• _What is needed_
Copy the material below word for word, starting at the line that contains "How many categories are shown in the chart?" and ending at the end of the material. Leave the pictures out of your copy.

Rendered chart images:

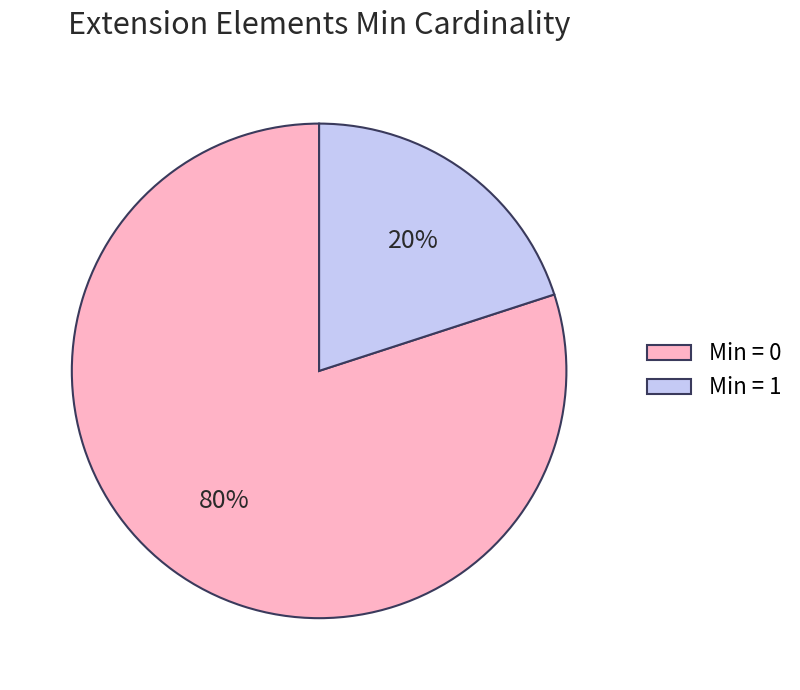

Which slice is the smallest?

Min = 1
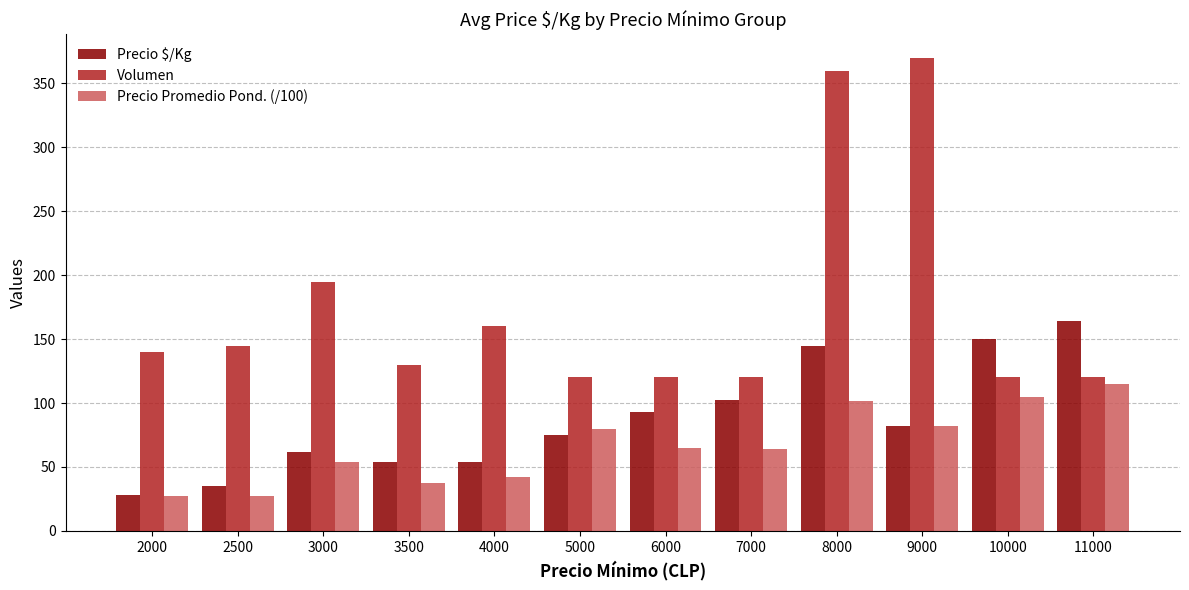

What value does the Volumen series have at 9000?

370.0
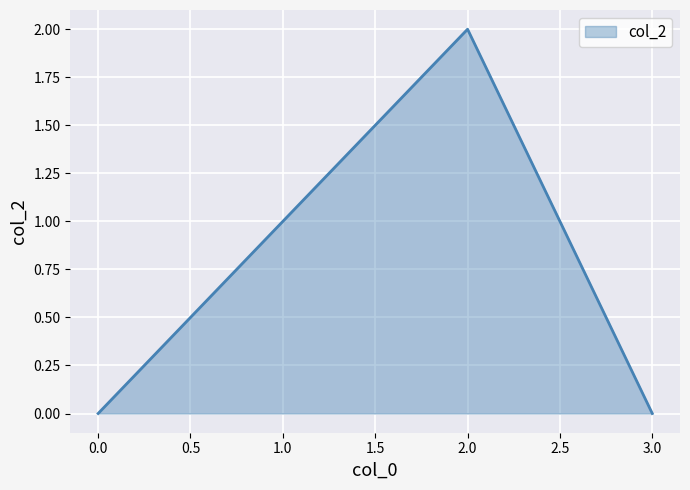

How many categories are shown in the chart?

4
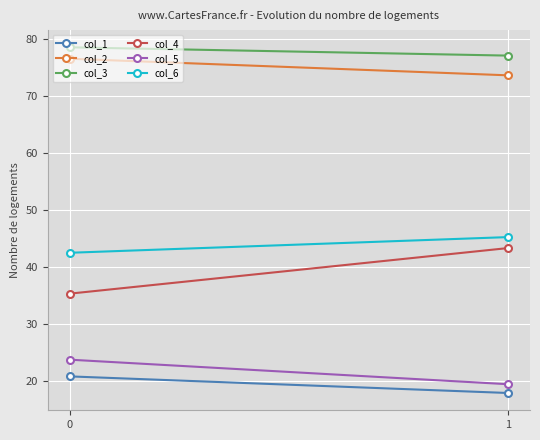

How many values in the col_6 series are below 45?

1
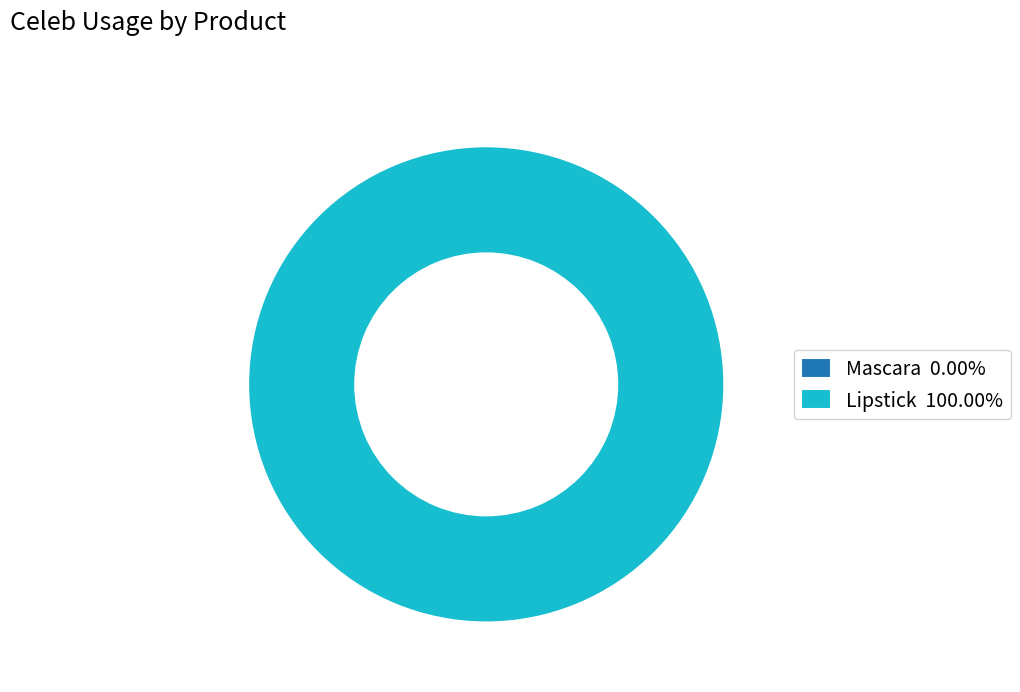

To the nearest percent, what percentage of the pie is Lipstick?

100%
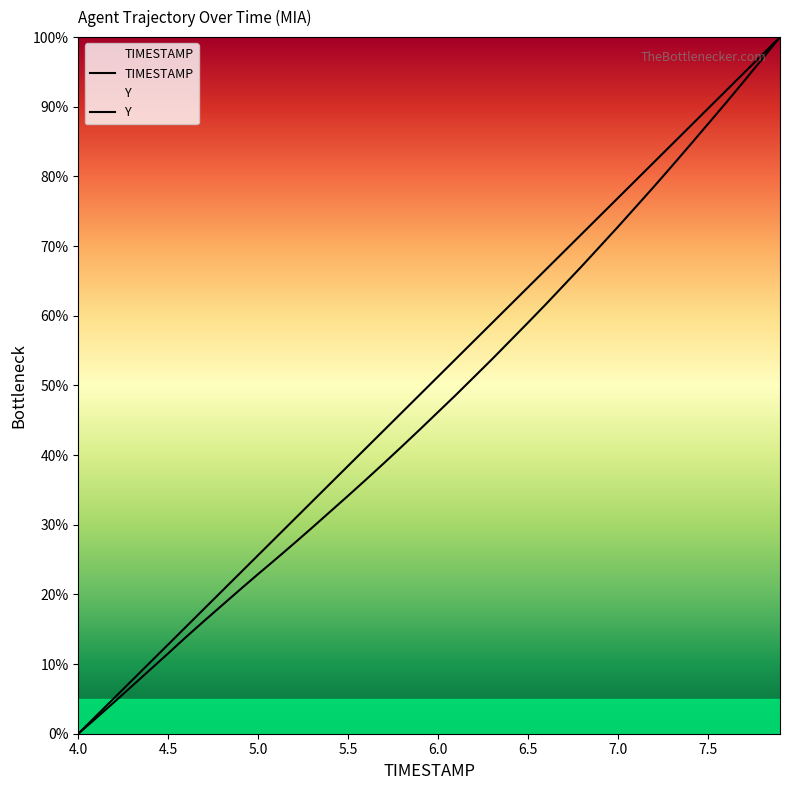

Between 4.8 and 4.3, which is larger?

4.8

• _Task answer_
How many categories are shown in the chart?

4

How many values in the col_6 series are below 45?

1

To the nearest percent, what percentage of the pie is Lipstick?

100%

Between 4.8 and 4.3, which is larger?

4.8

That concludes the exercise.